Controllable optical output fields from an optomechanical system with a mechanical driving

TL;DR

This paper demonstrates how mechanical driving in an optomechanical system can be used to control optical output fields, including their delay, phase, and four-wave mixing signals, enabling tunable optical responses.

Contribution

It introduces a method to actively control optical output fields in an optomechanical system via mechanical pumping, which is a novel approach for tunable optical devices.

Findings

Achieved large positive or negative group delay tunable by mechanical phase and amplitude.

Controlled enhancement or suppression of four-wave mixing output.

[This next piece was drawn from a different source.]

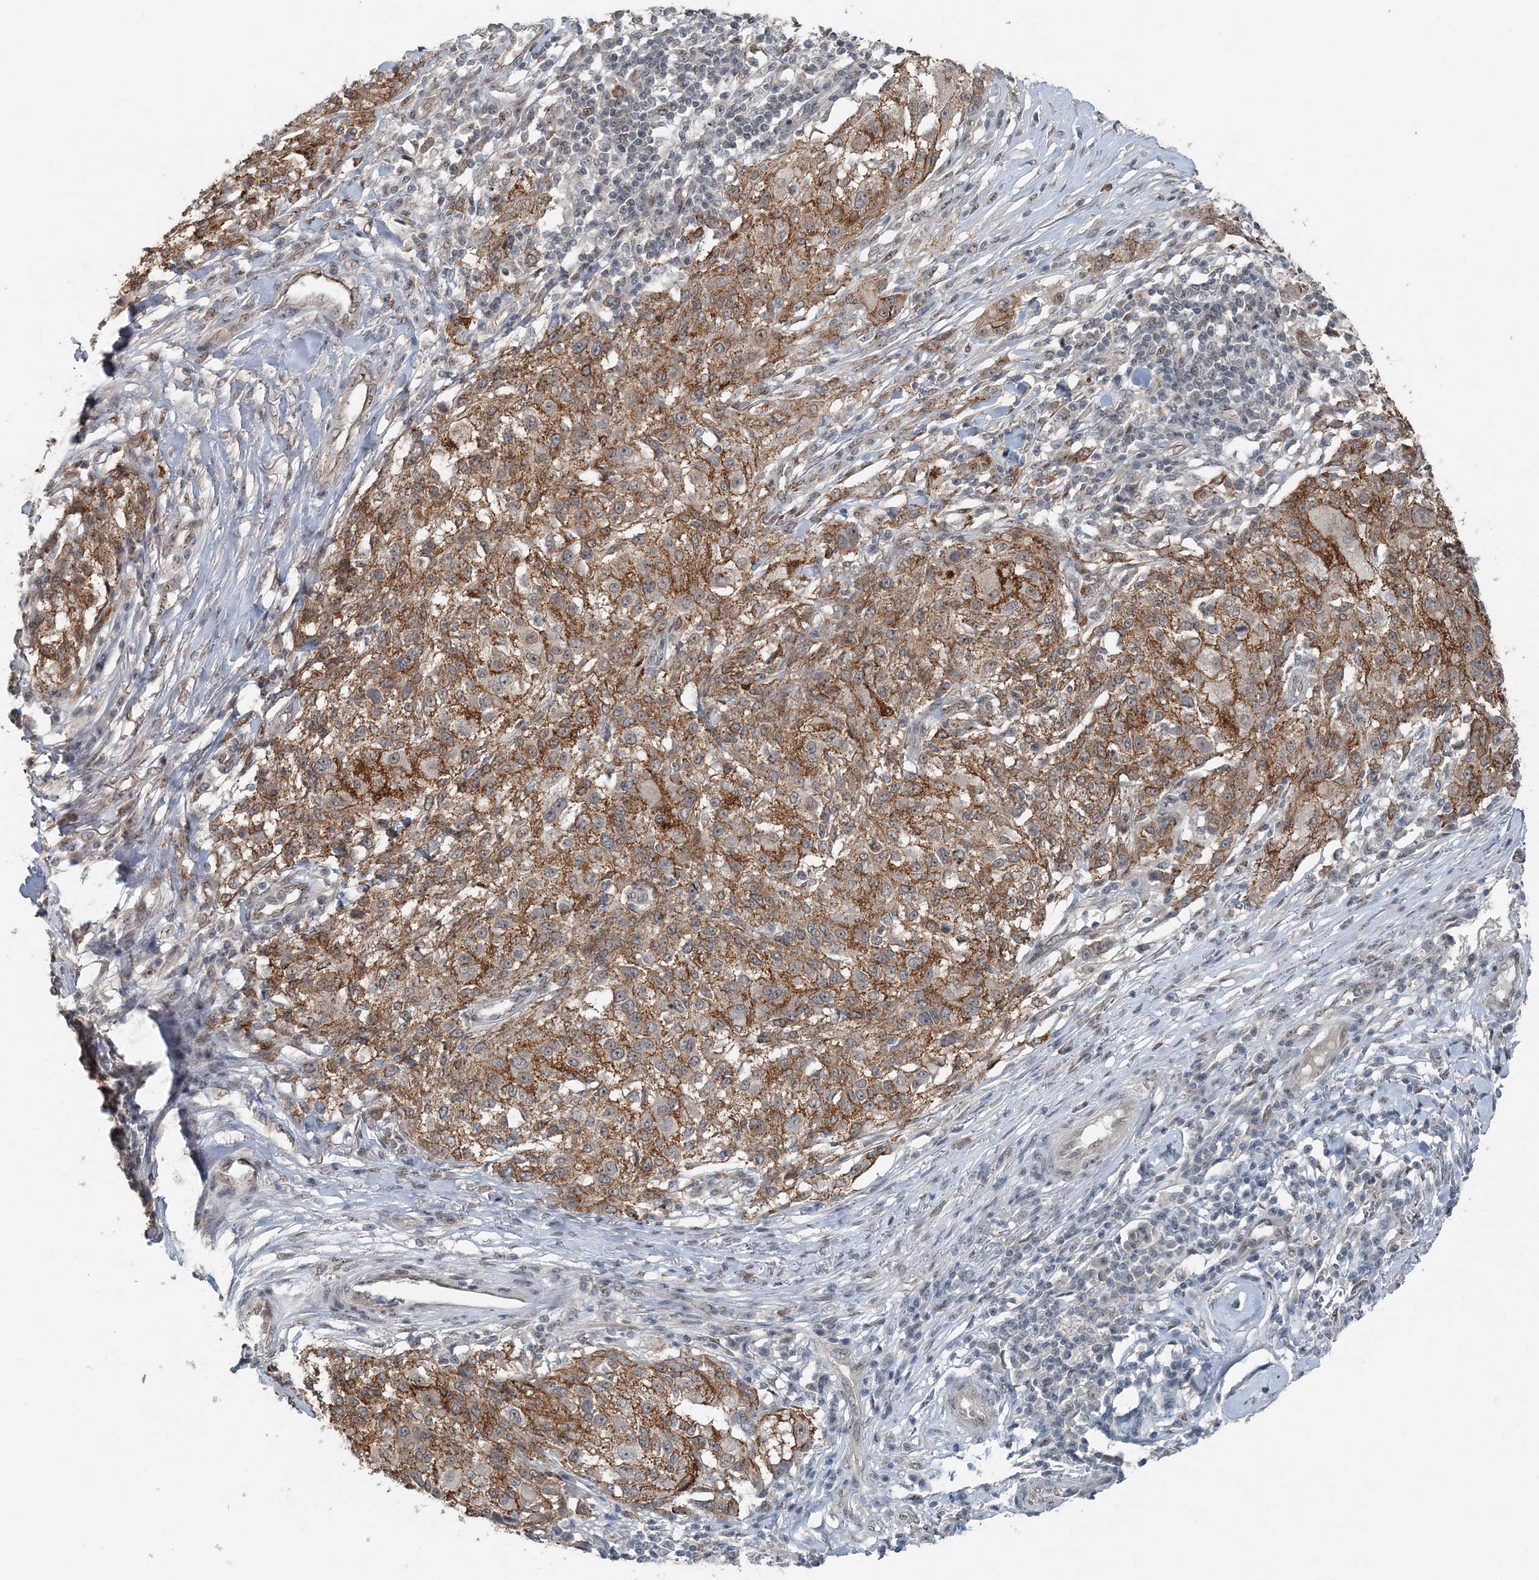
{"staining": {"intensity": "moderate", "quantity": ">75%", "location": "cytoplasmic/membranous"}, "tissue": "melanoma", "cell_type": "Tumor cells", "image_type": "cancer", "snomed": [{"axis": "morphology", "description": "Necrosis, NOS"}, {"axis": "morphology", "description": "Malignant melanoma, NOS"}, {"axis": "topography", "description": "Skin"}], "caption": "Immunohistochemistry (IHC) staining of melanoma, which exhibits medium levels of moderate cytoplasmic/membranous staining in approximately >75% of tumor cells indicating moderate cytoplasmic/membranous protein positivity. The staining was performed using DAB (brown) for protein detection and nuclei were counterstained in hematoxylin (blue).", "gene": "VSIG2", "patient": {"sex": "female", "age": 87}}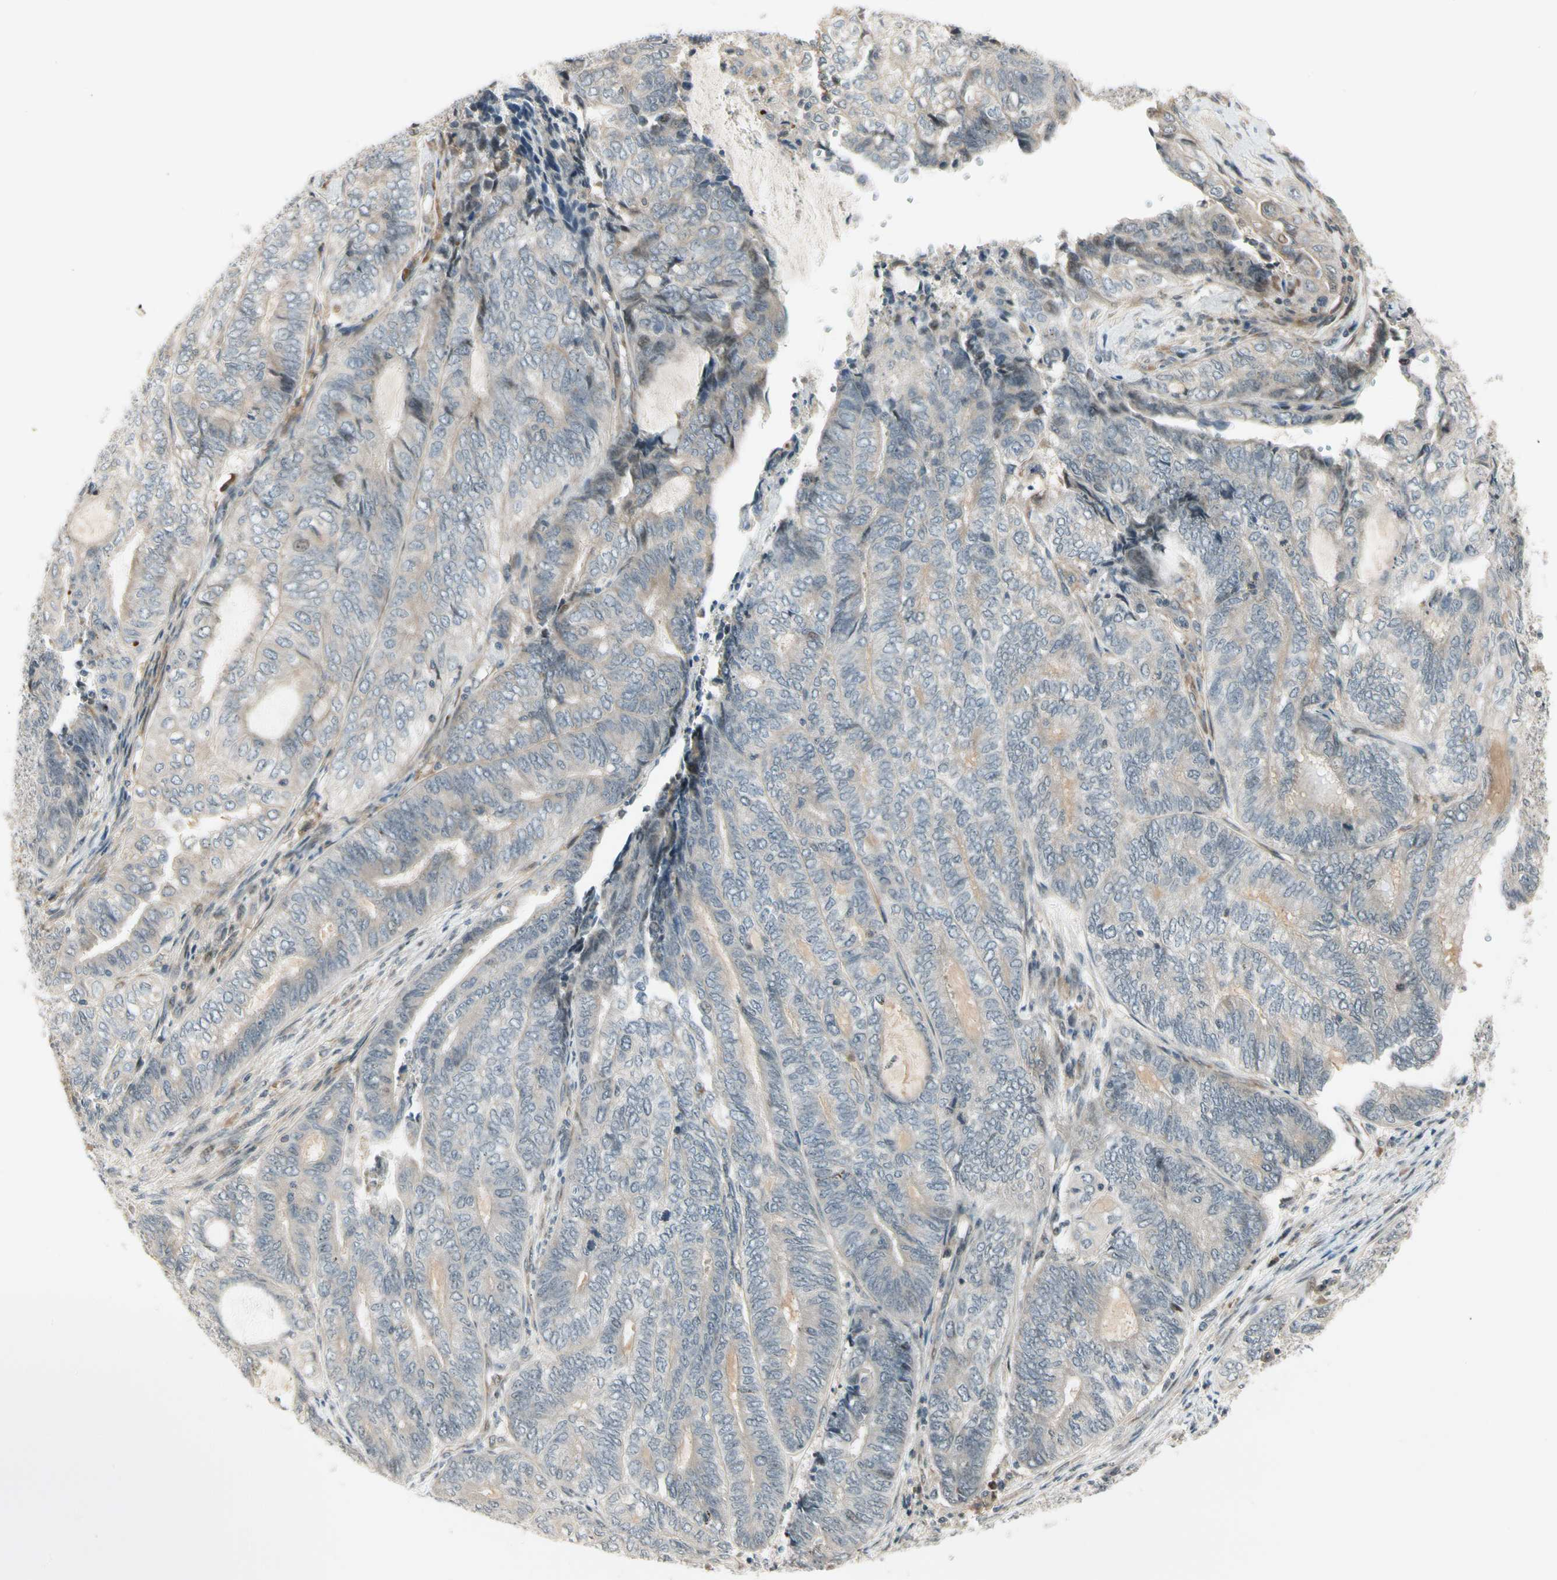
{"staining": {"intensity": "negative", "quantity": "none", "location": "none"}, "tissue": "endometrial cancer", "cell_type": "Tumor cells", "image_type": "cancer", "snomed": [{"axis": "morphology", "description": "Adenocarcinoma, NOS"}, {"axis": "topography", "description": "Uterus"}, {"axis": "topography", "description": "Endometrium"}], "caption": "There is no significant positivity in tumor cells of adenocarcinoma (endometrial).", "gene": "FNDC3B", "patient": {"sex": "female", "age": 70}}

Power of FWM output can surpass input probe power under certain conditions.

Abstract

We investigate the properties of the optical output fields from a cavity optomechanical system, where the cavity is driven by a strong coupling and a weak probe optical fields and the mechanical resonator is driven by a coherent mechanical pump. When the frequency of the mechanical pump matches the frequency difference between the coupling and probe optical fields, due to the interference between the different optical components at the same frequency, we demonstrate that the large positive or negative group delay of the output field at the frequency of probe field can be achieved and tuned by adjusting the phase and amplitude of the mechanical driving field. Moreover, the strength of the output field at the frequency of optical four-wave-mixing (FWM) field also can be controlled (enhanced and suppressed) by tuning the phase and amplitude of the mechanical pump. We show that the power of the output field at the frequency of the optical FWM field can be suppressed to zero or enhanced so much that it can be comparable with and even larger than the power of the input probe optical field.